### [Problem statement]
Find every line in the records below that contains "size", and copy it.

### [Data excerpts]

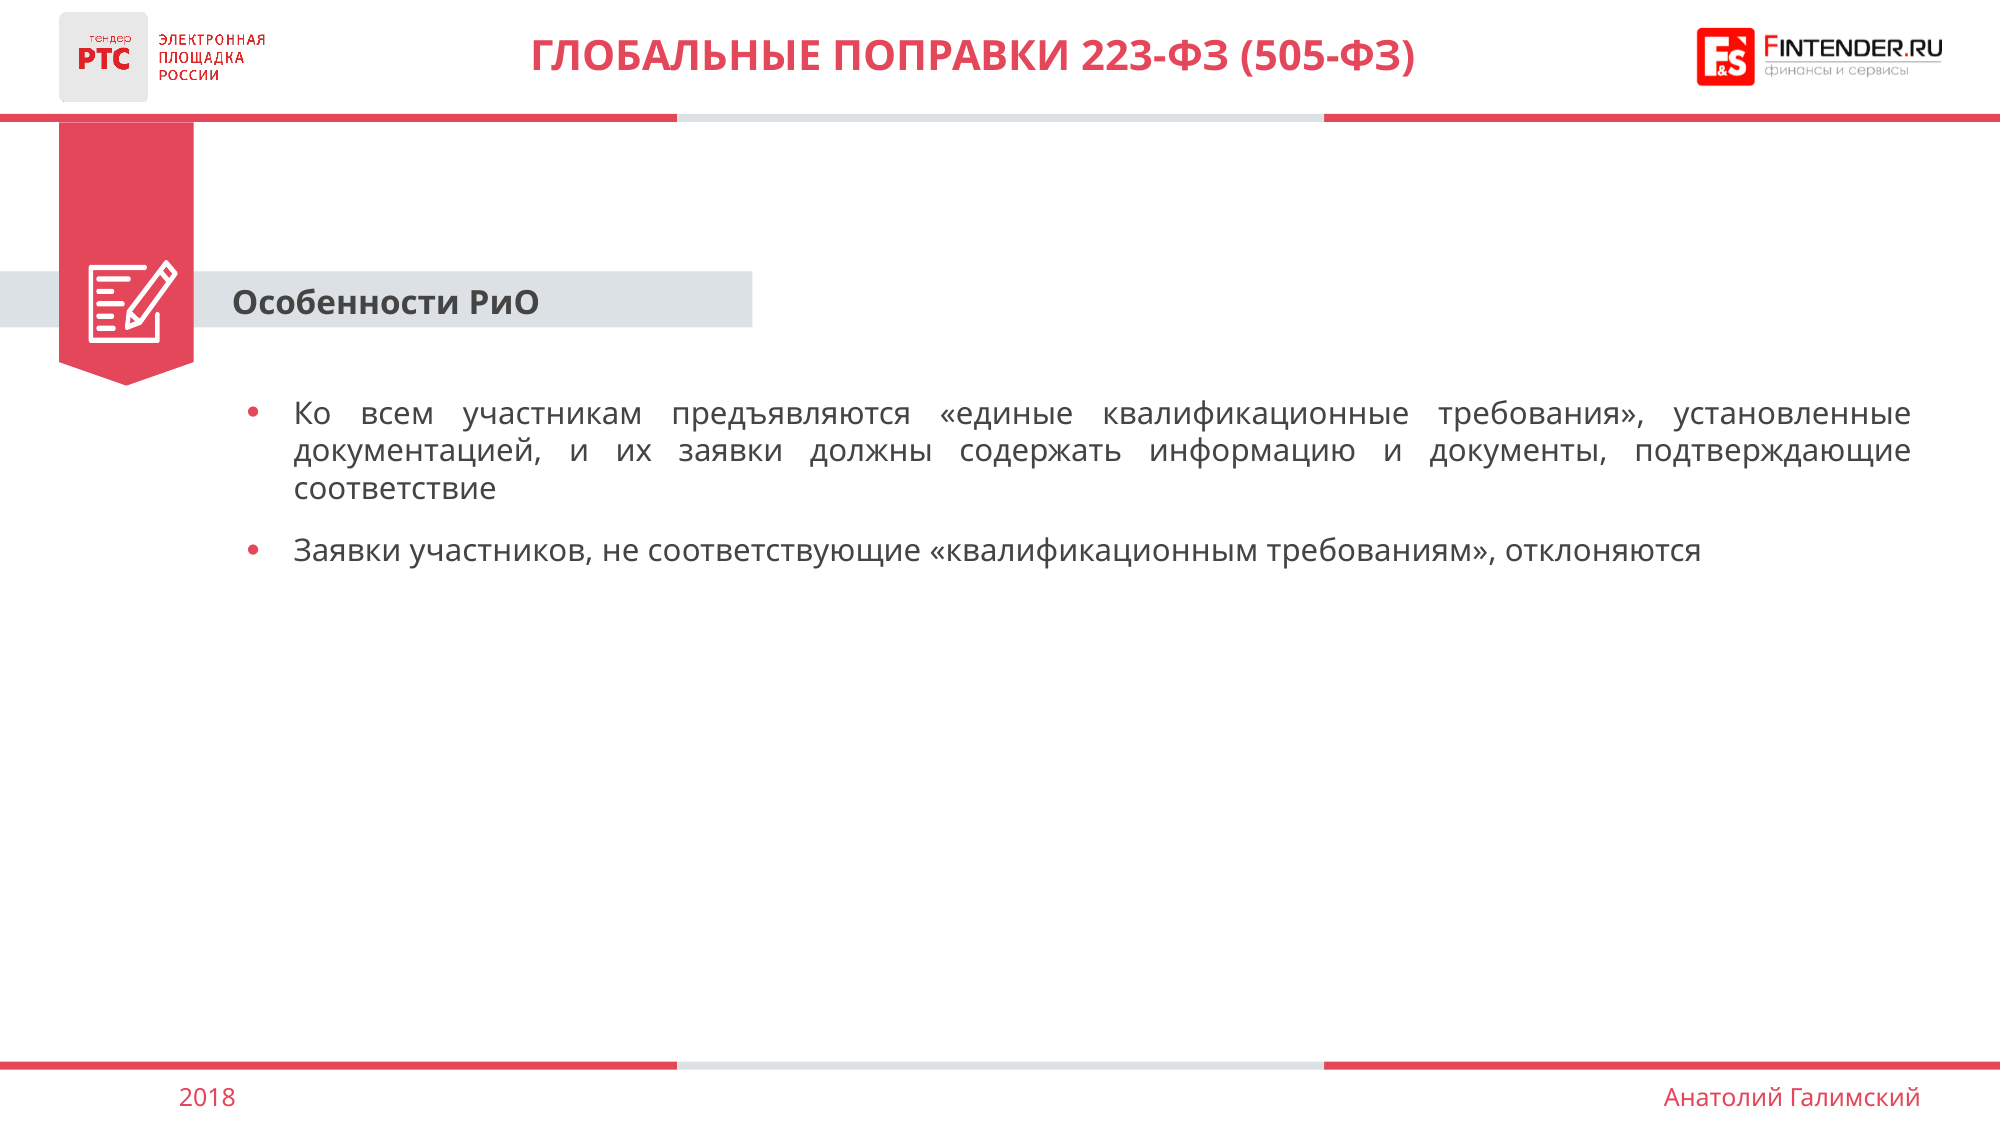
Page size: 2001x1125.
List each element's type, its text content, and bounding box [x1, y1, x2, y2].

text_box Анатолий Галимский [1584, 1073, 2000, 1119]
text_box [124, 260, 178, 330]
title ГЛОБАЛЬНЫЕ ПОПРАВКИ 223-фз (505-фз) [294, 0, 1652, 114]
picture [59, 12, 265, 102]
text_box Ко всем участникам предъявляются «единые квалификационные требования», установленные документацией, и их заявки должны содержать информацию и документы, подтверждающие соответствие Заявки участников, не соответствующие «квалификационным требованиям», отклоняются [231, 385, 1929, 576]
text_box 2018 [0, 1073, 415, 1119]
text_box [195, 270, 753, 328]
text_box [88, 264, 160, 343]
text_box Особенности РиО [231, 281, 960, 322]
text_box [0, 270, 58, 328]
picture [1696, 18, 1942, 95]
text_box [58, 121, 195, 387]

...

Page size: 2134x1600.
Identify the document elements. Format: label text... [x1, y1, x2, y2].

### [Exercise solution]
Page size: 2001x1125.
Page size: 2134x1600.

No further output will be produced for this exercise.